The contrasting group method to determine a credible pass/fail score in this study was found to be limited due to the high percentage of false positives. The main cause of this limitation was the high variability in performance of the novice group which led to a high standard deviation. Additionally, an analysis to determine possible novice subgroups and regarding the most experienced robotic group was performed (not shown), but did not result in any new significant outcomes. Another factor affecting the pass/fail score was the limited number of parameters showing construct to be included in the composite score. A possible explanation for the lack of parameters showing construct is the short duration of the task, which could make it more difficult to prove significant differences. A larger group could show significant differences, although the question remains whether that would be clinically relevant. This was a relatively easy task, to get acquainted with robotic surgery, which may not be as difficult as expected and no robotic expertise is needed for a good result of this task. Therefore, the contrasting group analysis was shown to be unfit for the assessment of novices in this study.

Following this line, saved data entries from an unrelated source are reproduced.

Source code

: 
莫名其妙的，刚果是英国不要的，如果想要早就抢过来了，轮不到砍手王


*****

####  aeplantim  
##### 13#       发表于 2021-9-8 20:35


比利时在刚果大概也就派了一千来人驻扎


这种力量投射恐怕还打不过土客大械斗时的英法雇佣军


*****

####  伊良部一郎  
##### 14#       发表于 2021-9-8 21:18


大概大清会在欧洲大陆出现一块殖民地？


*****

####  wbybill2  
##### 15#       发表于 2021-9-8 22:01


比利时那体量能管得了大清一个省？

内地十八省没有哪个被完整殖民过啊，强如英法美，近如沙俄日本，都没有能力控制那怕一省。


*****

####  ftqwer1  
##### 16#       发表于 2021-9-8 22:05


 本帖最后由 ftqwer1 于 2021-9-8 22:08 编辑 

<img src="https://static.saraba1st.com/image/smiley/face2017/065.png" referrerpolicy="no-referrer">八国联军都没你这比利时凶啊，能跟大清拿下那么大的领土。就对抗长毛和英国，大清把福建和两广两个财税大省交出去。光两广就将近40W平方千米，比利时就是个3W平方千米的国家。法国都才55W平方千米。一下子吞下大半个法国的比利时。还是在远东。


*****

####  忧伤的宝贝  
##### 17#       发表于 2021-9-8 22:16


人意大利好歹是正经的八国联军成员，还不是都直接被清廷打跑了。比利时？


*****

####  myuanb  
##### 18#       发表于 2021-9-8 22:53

Virtual Reality simulators are designed to create a safe didactic training setting, which, consequently, leads to simulators aiming at learning fine instrument movements, soft-tissue handling, and awareness of the surrounding environment. This is learned by guidance, warning, and addressing users at errors on the slightest occasion. Consequently, this teaches trainees to perform the task with more care than would perhaps be necessary in a clinical setting. However, increased clinical experience could allow a participant to perform a basic task quicker, and possibly less precise in a simulated setting. Therefore, the amount of clinical experience could work as a confounder on some of these parameters. An example found in this study is the path out of view parameter from Task 2, where the novices and laparoscopic experienced outperformed the robotic experienced group. This is most likely because the robotic experienced participants were more aware of their instruments and, therefore, reacted instinctively when their instruments were out of view and did not focus on this assessment parameter. To eliminate this effect, a repetitive exercise study is required to further determine the optimal simulator performance scores and possible learning curve of novice participants.

Conclusion

With this study, validity evidence has been gathered for the wristed manipulation and energy vessel dissection tasks of the RobotiX simulator. The didactic value to train inexperienced surgeons was scored high, corresponding to the goal of these two basic tasks. Aspects that could require additional attention in the further development are instrument handling and tissue behavior. The calculated pass/fail cut-off scores showed to be limited in the assessment of novice trainees. However, the provided benchmark scores showed to be adequate to assess novice and laparoscopic experienced trainees. Therefore, these results can be used for the assessment of trainees of these basic robot-assisted skills.